A notre avis, la question de la perception des Arméniens convertis et de leurs descendants par les musulmans de l’État turc n’est pas secondaire et mérite même attention, la question de la perception des Arméniens islamisés et de leurs descendants par les Turcs, les Kurdes, en un mot, les musulmans.
Ce n’est un secret pour personne que les Arméniens convertis n’étaient pas considérés comme de «vrais musulmans» au niveau de l’État ou du public de l’État turc, et la façon de penser n’a pas changé même maintenant.
Les faits sont nombreux. il suffit de mentionner la circonstance d’inclusion des Arméniens convertis dans certaines sanctions appliquées par l’État dans la Turquie républicaine.
Les Arméniens convertis eux-mêmes admettent qu’ils ne se considèrent pas comme de vrais musulmans même s’ils acceptent l’islam, et les adjectifs gyavur, dyonme (converti) les accompagnent toujours.
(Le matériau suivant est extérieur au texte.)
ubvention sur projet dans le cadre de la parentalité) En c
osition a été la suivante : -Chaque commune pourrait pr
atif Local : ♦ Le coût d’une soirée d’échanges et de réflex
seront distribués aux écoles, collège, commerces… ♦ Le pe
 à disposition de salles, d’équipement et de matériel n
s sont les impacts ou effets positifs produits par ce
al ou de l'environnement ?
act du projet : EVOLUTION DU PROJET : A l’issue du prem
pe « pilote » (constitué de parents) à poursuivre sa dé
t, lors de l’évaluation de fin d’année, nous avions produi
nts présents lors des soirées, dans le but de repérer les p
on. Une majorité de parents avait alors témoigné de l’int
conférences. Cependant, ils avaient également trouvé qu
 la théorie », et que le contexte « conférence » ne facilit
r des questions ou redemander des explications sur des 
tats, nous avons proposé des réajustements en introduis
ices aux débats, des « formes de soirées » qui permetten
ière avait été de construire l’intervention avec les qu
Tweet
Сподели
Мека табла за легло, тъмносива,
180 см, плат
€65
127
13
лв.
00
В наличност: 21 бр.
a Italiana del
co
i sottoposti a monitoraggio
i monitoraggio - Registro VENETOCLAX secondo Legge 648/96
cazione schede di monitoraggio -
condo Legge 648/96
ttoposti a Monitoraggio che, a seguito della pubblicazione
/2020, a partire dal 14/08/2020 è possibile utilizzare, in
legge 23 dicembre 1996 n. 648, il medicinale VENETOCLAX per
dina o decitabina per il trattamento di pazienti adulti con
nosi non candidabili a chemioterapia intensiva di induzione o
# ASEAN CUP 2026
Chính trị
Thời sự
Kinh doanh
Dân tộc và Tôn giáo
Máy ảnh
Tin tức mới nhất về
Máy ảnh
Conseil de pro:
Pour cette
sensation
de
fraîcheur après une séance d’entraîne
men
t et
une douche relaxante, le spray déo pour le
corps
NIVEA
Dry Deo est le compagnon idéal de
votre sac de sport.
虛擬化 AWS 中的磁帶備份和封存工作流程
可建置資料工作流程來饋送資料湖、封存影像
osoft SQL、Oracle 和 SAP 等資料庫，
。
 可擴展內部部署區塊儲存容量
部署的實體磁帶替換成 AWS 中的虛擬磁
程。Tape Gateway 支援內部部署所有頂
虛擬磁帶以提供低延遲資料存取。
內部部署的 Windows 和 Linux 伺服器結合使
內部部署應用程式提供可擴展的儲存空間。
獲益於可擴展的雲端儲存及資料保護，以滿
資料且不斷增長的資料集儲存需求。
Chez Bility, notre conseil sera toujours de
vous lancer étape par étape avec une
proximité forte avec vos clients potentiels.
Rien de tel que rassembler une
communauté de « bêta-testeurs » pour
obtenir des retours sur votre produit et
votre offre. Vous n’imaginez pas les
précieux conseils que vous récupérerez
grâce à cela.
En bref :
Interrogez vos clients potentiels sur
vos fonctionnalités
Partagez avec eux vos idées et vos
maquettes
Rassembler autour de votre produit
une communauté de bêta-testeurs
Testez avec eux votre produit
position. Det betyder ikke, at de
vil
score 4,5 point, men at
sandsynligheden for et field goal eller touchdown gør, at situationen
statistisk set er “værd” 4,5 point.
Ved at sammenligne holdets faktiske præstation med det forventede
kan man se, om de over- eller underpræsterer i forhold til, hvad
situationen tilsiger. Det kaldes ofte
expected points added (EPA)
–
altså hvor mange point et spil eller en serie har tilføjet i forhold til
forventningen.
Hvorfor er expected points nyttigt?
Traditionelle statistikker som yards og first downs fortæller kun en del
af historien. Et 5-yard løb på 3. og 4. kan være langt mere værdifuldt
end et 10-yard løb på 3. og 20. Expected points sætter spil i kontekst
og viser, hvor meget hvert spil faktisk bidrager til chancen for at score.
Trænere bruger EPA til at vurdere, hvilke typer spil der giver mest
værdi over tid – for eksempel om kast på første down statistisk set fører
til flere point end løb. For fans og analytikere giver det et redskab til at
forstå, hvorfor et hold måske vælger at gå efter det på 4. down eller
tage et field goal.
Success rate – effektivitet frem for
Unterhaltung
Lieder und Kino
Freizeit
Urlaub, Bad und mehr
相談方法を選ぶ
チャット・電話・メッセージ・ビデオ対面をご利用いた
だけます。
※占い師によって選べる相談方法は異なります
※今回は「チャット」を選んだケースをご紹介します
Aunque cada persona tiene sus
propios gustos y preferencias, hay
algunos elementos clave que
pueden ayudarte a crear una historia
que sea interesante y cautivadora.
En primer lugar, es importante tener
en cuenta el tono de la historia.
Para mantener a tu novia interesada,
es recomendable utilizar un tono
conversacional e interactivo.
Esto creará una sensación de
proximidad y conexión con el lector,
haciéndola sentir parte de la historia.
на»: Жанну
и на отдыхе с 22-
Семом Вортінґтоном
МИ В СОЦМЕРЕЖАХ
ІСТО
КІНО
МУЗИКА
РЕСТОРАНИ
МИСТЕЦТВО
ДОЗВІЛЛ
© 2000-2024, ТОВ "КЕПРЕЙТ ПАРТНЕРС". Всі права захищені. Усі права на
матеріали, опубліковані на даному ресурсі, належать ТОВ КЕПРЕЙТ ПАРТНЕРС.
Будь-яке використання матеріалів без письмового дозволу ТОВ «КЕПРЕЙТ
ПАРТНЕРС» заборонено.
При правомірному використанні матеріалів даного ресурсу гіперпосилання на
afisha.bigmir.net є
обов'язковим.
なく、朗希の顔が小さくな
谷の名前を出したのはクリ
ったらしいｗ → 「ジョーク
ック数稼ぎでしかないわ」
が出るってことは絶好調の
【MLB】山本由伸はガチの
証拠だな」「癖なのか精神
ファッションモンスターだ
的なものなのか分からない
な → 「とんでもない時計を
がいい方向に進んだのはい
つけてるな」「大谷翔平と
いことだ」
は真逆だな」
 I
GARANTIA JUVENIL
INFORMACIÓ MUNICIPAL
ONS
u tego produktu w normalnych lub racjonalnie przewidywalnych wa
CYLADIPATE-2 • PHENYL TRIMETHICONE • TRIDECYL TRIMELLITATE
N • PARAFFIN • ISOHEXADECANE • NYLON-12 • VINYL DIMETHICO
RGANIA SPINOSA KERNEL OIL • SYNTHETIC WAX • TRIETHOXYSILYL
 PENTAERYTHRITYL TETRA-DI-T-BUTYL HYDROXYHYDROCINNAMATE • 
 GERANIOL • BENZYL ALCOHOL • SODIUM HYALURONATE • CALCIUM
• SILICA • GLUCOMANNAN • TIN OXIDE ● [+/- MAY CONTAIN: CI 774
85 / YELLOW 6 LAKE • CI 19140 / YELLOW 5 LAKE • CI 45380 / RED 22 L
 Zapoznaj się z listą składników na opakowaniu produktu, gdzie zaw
Par exemple, Zeynep Yilmaz, une arménienne convertie de 85 ans du Sassoun (qui a la réputation d’être une musulmane pieuse, prie 24 heures sur 24 et est considéré comme une meilleure musulmane qu’un mari musulman) avait l’habitude de dire :
« Nous étions Arméniens, nous sommes devenus musulmans, mais le moment venu, les musulmans nous le répètent. « Vous êtes un Arménien ». Nous ne pouvons pas nous débarrasser de cela. »
Bagrat Esdugyan, se référant également à cette question, a noté que les Arméniens islamisés et leurs descendants sont toujours considérés comme des Arméniens. « Ils ne l’acceptent jamais, ils disent, oui, ce village est un village Gyavuri, ce sont des Arméniens. On ne peut pas changer l’environnement, de génération en génération c’est un village arménien, mais quand ils arrivent en ville, tout peut changer. »
Il est également intéressant de connaître l’opinion des nationalistes racistes turcs sur la question de savoir qui est un Turc et dans ce même contexte de voir comment ils traitent les non-Turcs qui sont aliénés à des degrés divers.
Ainsi, l’un des pionniers du pan-turquisme, Nihal Atsiz (1905-1975), répondant à la question de savoir qui est un Turc, en 1934. « Race turque = Nation turque » publié dans le magazine « Orkun » dit dans l’article intitulé : « Pour les Turcs, la nation est avant tout une affaire de sang. En d’autres termes, celui qui dit qu’il est Turc doit appartenir à la tribu turque. Cependant, même si une personne de sang étranger ne connaît pas une autre langue que le turc, elle n’est pas turque. »
En résumé, ainsi, on peut affirmer une fois de plus que le problème des Arméniens convertis de force en Arménie Occidentale comporte plusieurs niveaux, il est donc nécessaire d’adopter une approche appropriée pour chaque niveau. Notons également que les définitions et les évaluations présentées dans la série analytique sur les groupes d’Arméniens convertis et les processus qui se déroulent parmi eux sont le résultat des travaux effectués jusqu’à présent, mais il n’est pas exclu qu’à l’avenir, parallèlement à la poursuite des études, de nouvelles couches du problème, des phénomènes qui nécessitent certains apporter des corrections dans des approches déjà formées.
Dans le même temps, il convient de souligner que la question des Arméniens convertis de force en Arménie Occidentale continue d’être classée comme un sujet fermé et tabou, et à cette occasion, Hrant Dink a noté qu’il est difficile de parler de ceux qui ont été tués pendant les massacres des Arméniens par l’État turc, mais c’est encore plus difficile que cela, parler des survivants de différentes manières (y compris la conversion à la religion).
Tout cela, en même temps, complique le travail d’étude du sujet et d’extraction d’une image objective et complète.
Il est également important de réaliser clairement que le problème des convertis arméniens dans l’État turc contient des dangers ouverts et cachés, et une manipulation inutile du sujet, des interprétations inexactes et des approches émotionnelles peuvent causer de sérieux problèmes.
Par conséquent, adopter une approche prudente et professionnelle en la matière est une nécessité directe. L’étude et l’analyse correctes des faits émergents permettront de développer un plan spécifique de communication avec les différents groupes d’Arméniens convertis, qui devrait être apolitique et principalement basé sur la dimension culturelle.